### What needs to be done:
Keep to one stretch of the data below, the lines from the one with "10 156 36.2" up to and including the one with "323 222 6.02", and return that stretch exactly.

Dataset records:
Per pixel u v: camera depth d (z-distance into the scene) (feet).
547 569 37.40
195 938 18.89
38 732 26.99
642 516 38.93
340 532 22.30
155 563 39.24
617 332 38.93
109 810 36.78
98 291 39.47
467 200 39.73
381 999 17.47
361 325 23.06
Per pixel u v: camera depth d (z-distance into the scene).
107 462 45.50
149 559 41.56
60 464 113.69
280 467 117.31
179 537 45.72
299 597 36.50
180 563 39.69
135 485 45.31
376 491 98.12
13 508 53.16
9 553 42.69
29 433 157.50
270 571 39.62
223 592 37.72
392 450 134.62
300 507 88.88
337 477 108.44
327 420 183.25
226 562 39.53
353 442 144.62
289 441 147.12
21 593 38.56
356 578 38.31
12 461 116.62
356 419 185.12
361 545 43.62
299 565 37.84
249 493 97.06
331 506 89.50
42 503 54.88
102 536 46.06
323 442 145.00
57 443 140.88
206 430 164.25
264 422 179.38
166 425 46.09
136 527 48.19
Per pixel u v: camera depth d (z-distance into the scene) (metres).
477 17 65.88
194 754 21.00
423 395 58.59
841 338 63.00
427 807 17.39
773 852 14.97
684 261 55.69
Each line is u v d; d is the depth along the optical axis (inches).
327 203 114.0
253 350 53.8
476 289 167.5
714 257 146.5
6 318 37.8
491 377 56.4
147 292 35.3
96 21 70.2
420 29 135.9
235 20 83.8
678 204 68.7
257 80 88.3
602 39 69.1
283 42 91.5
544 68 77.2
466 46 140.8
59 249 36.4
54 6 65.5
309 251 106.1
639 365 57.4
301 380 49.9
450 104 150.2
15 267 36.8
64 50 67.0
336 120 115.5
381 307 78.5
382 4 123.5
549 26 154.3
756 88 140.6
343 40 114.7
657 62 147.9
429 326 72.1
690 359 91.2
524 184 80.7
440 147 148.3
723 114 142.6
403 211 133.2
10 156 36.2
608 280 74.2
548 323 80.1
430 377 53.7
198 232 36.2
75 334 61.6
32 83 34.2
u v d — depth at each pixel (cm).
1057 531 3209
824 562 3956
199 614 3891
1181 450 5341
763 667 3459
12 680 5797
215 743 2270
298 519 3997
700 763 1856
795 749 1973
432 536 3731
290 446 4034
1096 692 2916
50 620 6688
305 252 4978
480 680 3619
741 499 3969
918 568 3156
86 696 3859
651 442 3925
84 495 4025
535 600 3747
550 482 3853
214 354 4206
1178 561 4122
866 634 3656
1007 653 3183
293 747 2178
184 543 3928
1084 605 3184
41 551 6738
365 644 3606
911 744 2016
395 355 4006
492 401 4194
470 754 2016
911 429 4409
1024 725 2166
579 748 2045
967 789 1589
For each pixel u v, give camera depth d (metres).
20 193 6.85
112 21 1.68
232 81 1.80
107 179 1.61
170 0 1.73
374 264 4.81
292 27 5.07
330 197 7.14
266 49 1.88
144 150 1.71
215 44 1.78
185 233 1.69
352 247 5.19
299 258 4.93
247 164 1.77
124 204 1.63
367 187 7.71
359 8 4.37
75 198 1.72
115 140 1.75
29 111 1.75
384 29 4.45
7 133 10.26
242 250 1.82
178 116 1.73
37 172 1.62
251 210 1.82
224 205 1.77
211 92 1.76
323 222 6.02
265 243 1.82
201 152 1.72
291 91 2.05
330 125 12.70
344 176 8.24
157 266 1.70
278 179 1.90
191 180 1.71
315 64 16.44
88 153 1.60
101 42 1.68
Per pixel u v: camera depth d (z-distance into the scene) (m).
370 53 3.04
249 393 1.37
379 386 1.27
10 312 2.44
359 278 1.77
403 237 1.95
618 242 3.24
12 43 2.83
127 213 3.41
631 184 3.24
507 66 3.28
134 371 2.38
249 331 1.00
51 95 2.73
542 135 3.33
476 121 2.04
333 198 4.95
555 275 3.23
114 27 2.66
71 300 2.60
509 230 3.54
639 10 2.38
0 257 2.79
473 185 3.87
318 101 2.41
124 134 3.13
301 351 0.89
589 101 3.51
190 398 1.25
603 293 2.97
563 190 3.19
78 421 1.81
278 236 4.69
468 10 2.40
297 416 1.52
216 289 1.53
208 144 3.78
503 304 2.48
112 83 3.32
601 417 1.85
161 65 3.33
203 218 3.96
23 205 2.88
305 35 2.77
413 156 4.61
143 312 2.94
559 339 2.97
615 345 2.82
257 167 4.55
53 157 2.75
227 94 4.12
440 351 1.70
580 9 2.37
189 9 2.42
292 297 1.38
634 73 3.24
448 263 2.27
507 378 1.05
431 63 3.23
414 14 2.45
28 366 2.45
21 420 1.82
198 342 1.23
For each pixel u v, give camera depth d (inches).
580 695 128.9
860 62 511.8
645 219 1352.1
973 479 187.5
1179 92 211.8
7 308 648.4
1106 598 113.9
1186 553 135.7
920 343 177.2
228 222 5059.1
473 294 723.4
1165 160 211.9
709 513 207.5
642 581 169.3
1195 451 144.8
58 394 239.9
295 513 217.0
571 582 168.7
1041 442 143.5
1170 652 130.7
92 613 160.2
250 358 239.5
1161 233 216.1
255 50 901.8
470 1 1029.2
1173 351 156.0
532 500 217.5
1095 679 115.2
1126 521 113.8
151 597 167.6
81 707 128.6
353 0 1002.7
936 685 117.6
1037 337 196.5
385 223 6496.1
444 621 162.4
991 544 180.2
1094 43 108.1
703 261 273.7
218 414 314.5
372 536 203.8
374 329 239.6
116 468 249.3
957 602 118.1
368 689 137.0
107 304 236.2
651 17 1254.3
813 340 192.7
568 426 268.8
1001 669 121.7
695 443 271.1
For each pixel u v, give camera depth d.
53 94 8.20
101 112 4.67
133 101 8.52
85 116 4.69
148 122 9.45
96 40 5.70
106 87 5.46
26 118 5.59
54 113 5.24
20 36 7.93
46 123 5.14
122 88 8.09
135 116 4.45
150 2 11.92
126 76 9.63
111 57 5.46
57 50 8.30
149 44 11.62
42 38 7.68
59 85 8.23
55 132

### Worked solution:
10 156 36.2
608 280 74.2
548 323 80.1
430 377 53.7
198 232 36.2
75 334 61.6
32 83 34.2
u v d — depth at each pixel (cm).
1057 531 3209
824 562 3956
199 614 3891
1181 450 5341
763 667 3459
12 680 5797
215 743 2270
298 519 3997
700 763 1856
795 749 1973
432 536 3731
290 446 4034
1096 692 2916
50 620 6688
305 252 4978
480 680 3619
741 499 3969
918 568 3156
86 696 3859
651 442 3925
84 495 4025
535 600 3747
550 482 3853
214 354 4206
1178 561 4122
866 634 3656
1007 653 3183
293 747 2178
184 543 3928
1084 605 3184
41 551 6738
365 644 3606
911 744 2016
395 355 4006
492 401 4194
470 754 2016
911 429 4409
1024 725 2166
579 748 2045
967 789 1589
For each pixel u v, give camera depth d (metres).
20 193 6.85
112 21 1.68
232 81 1.80
107 179 1.61
170 0 1.73
374 264 4.81
292 27 5.07
330 197 7.14
266 49 1.88
144 150 1.71
215 44 1.78
185 233 1.69
352 247 5.19
299 258 4.93
247 164 1.77
124 204 1.63
367 187 7.71
359 8 4.37
75 198 1.72
115 140 1.75
29 111 1.75
384 29 4.45
7 133 10.26
242 250 1.82
178 116 1.73
37 172 1.62
251 210 1.82
224 205 1.77
211 92 1.76
323 222 6.02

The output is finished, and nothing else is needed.